Geddy continued inspecting the patch of floor between his sneakers.

I said, “And in exchange?”

“Isn’t it obvious? You have people down the road contemplating some kind of rescue attempt. Which, excuse me for saying so, is a truly idiotic idea. Which I imagine you hatched precisely because you’re out of contact with the, uh, Tau consensus, or whatever you call it. We both have so much to lose from a move like that. Somebody gets hurt. Or there’s police involvement, which neither of us wants. Or the conflict escalates out of control. A ridiculous risk.”

“You’re asking us to give up everything we’ve worked for since Klein was killed.”

“What, because of that bill before Congress? I won’t kid you; we want Aaron’s vote. But we’ve got our hands on lots of other levers. And even if this vote goes against us, what the fuck does that buy you?”

Fifteen minutes. The radio on my belt crackled. I said, “I need to check in with my people.”

The Het guy shrugged and said, “Keep it brief.”

*   *   *

Trev and I had arranged a kind of code. When I answered his call he said, “You’ve been in there a while—everything okay?”

Which meant the initial stage of the rescue plan had been set into motion and was evolving smoothly. Had there been a problem, he would have asked me what was taking so long. If the plan had been cancelled altogether, he would have told me he was getting impatient.

And I said, “We’re still talking.”

Which meant: Come get us ASAP.

Radio silence followed.

*   *   *

Tom said, “We need to wrap this up. I’m sure you know we have our vehicles behind the house. What’s going to happen is, my people will put Geddy in one of those vehicles and we’ll convoy down Spindevil to the highway. Nobody gets in the way. Nobody follows us. No contact until Aaron casts his vote, at which time we get in touch and tell you where to find Geddy. The video footage stays locked up in the meantime, or, if it does get released, Jenny Fisk tells the press it’s not authentic. That’s a win-win situation.”

“It might be,” I said. “Except we have no reason to believe you. You say you won’t hurt Geddy—”

“As long as Aaron isn’t interfered with, you can count on it.”

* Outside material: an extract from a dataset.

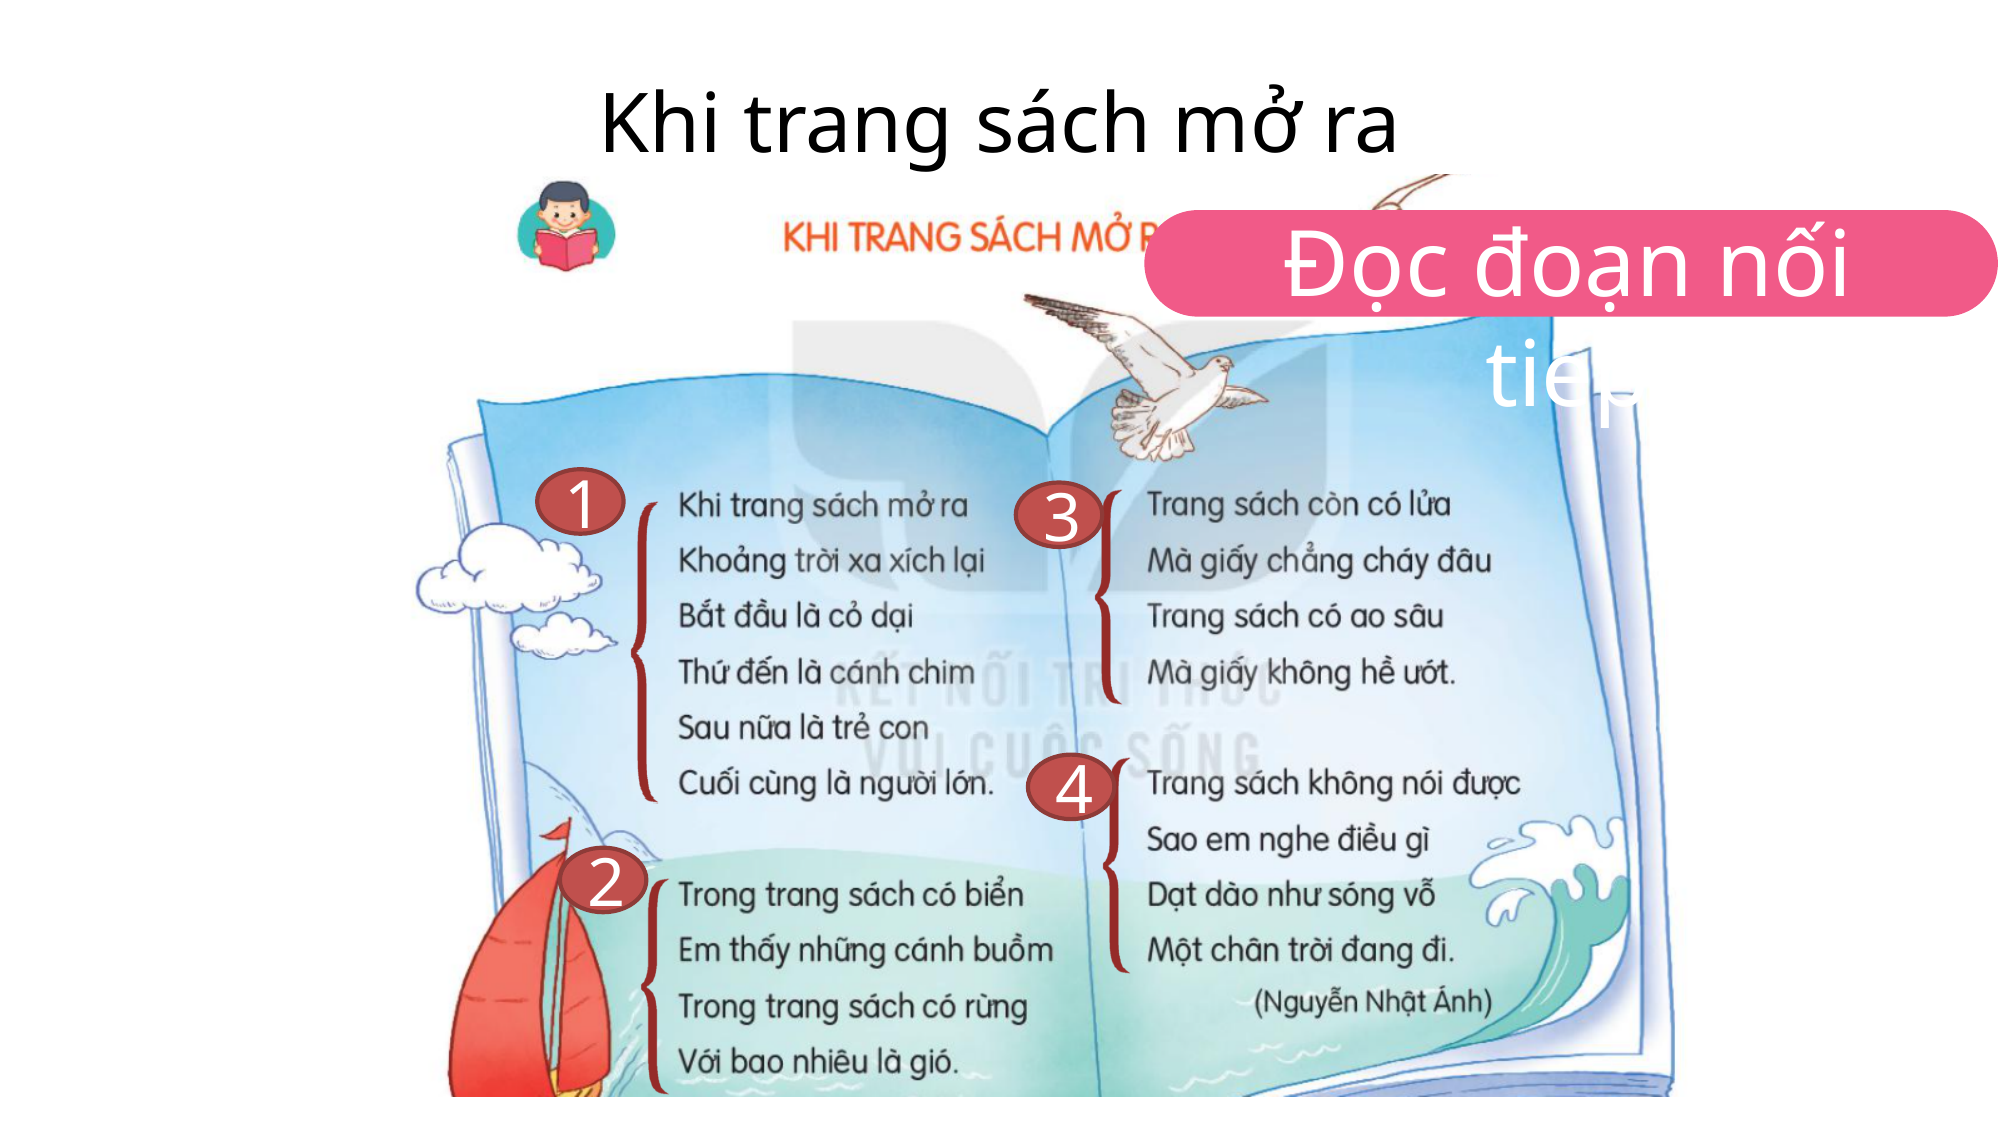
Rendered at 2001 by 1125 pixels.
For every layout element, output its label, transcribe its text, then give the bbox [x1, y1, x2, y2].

picture [408, 174, 1705, 1097]
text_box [1144, 197, 1999, 324]
title Khi trang sách mở ra [99, 26, 1900, 214]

“History doesn’t bear out that assertion.”

“No idea what you’re talking about.”

“I was on Pender Island a few years ago when one of your guys shot Amanda Mehta. Maybe you remember that. You’d been trying to squeeze information out of Rachel Ragland, looking to find something you could pin on me or Amanda or Damian Levay. Then you sent some asshole with a rifle to intimidate us. Unfortunately he was also an incompetent asshole.”